Il suo addio a Torino con Blanc fu burrascoso: come è stato
ritrovarvi da avversari in patria?
«Ci eravamo già riparlati. Non siamo amici, ma siamo
rimasti in contatto e ora abbiamo un buon rapporto. Mi piace
quello che sta facendo a Parigi».
E lei, al 10° anno da allenatore, è contento di quel che ha
fatto finora?
«Io sono migliorato, come il vino. Ho più esperienza e sono
meno impulsivo. Ho imparato ad adattarmi, a fare un passo
indietro. Altrimenti non sarei qui da 3 anni, che per questa
società è un record. Sono orgoglioso di quello che sto
facendo a Marsiglia».
Cinque titoli in 2 stagioni in un club che non raccoglieva
niente da 17 anni.
«Forse non vincerò tutto quello che ho vinto da giocatore,
ma ho iniziato giovane e all'inizio avrei potuto fare meglio».
Aveva mai avuto una donna come datrice di lavoro?
«No. Abbiamo un ottimo rapporto, anche se quello
principale è col presidente Labrune. Margarita LouisDreyfus, rimasta vedova, ha dovuto lottare per difendere i
propri interessi, si occupa del patrimonio e ha delegato l'OM
a persone di fiducia. E' una donna con i pantaloni».
Che però ha chiuso i cordoni, costringendola a valorizzare
quel che aveva: gli Ayew figli di Abedì Pelé, Remy, Diarra e
Nkoulou di cui si dice un gran bene.
«In effetti dopo 2 anni di investimenti, quest'anno si è
piuttosto venduto. Si è comprato in base alle possibilità, ma
sempre per la qualità dei giocatori: non hanno esperienza di
Champions, si tratta di farli migliorare a livello mentale».
Com'è allenare i figli di un ex compagno di squadra?

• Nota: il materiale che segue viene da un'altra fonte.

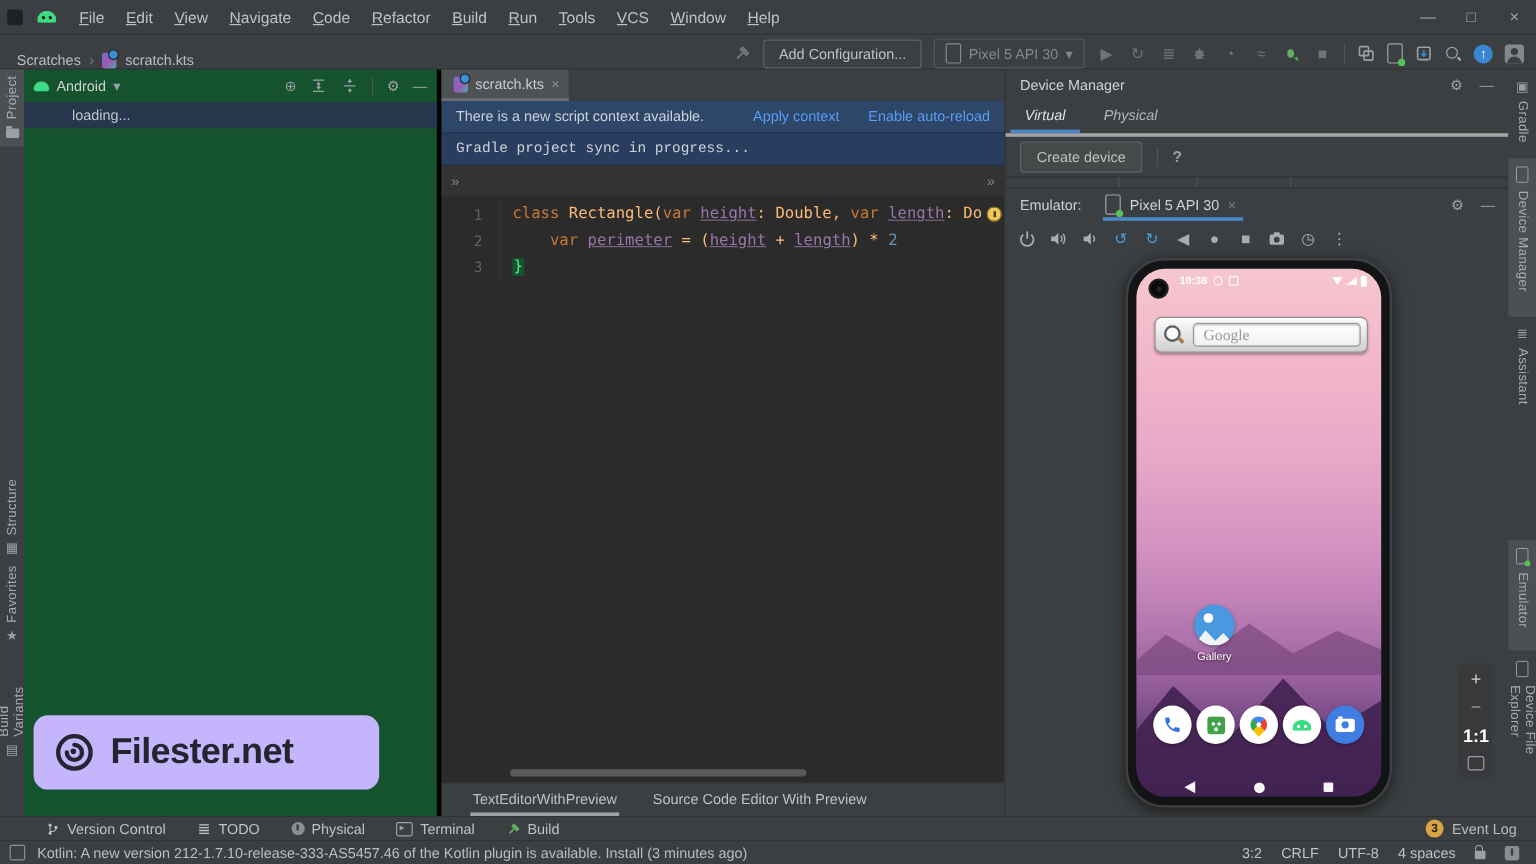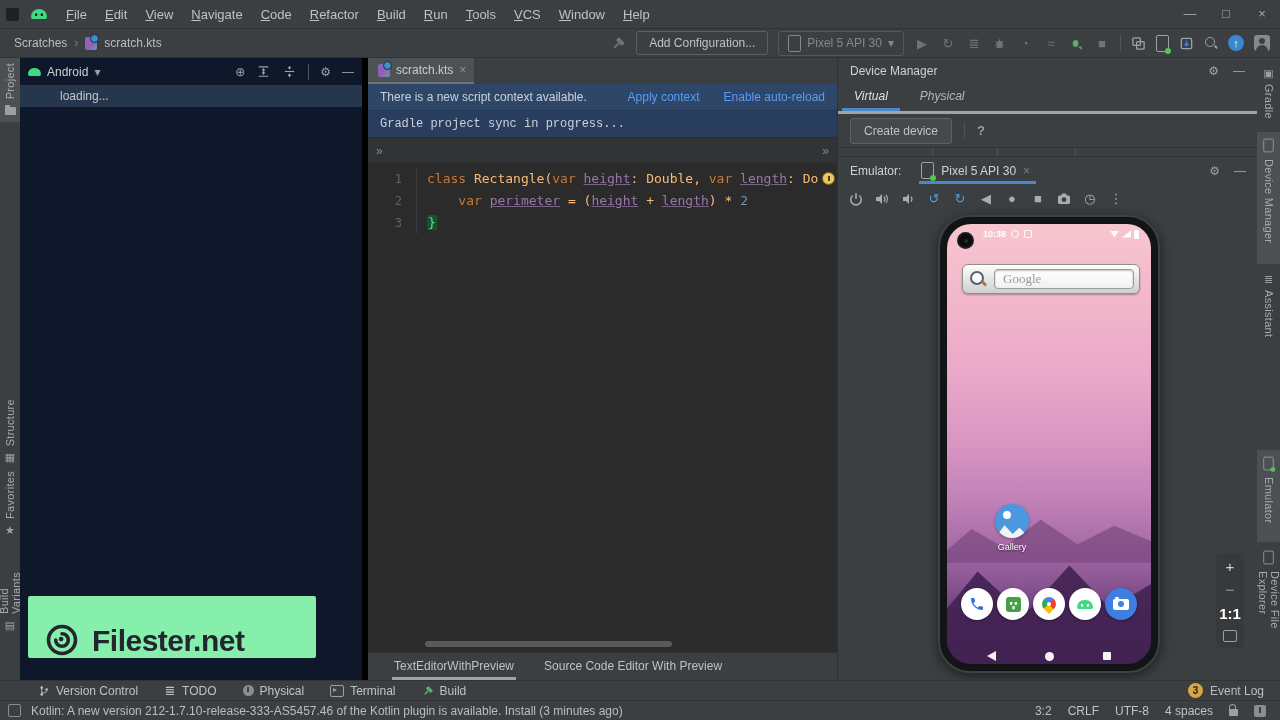"Scratches" .toolbar { align-items: center -> flex-end }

«Nessun problema. Quel che è difficile è allenare gli ex
compagni» ride.
La miglior virtù del suo Marsiglia?
«Quella di crederci fino alla fine. Anche contro l'Inter».
Che squadra trovate?
«Non è quella delle ultime partite che hanno pregiudicato la
corsa allo scudetto. Sarà concentrata sulla Champions e
tutto sommato 9 giocatori su 11 erano titolari nella finale
vinta meno di due anni fa: il suo obiettivo è vincerla di
nuovo».
E il vostro?
«Il nostro era qualificarci per gli ottavi, ora i quarti. Ma la
favorita resta l'Inter e non lo dico per metterle pressione:
dopo il sorteggio loro erano contenti, no? E' giusto,
l'accetto».
Tra Samuel e Forlan, chi avrebbe preferito restasse
indisponibile?
«Ci metterei anche Sneijder, fondamentale sui calci piazzati
e per le palle con cui alimenta attaccanti come Pazzini,
Milito e Forlan. E' la qualità individuale il problema con
questa squadra».
Qualificazione all'andata o al ritorno?
«Al ritorno, come sempre. L'andata serve a preparare la
partita decisiva e noi a Marsiglia abbiamo l'obiettivo di non
prendere gol per non dar loro il vantaggio della rete fuori
casa oltre a quello del ritorno a San Siro».
Quindi stavolta in trasferta la rapina contate di farla voi?
«Quel problema per fortuna è risolto. Ma diversamente da
quella banda noi agiremo a volto scoperto!».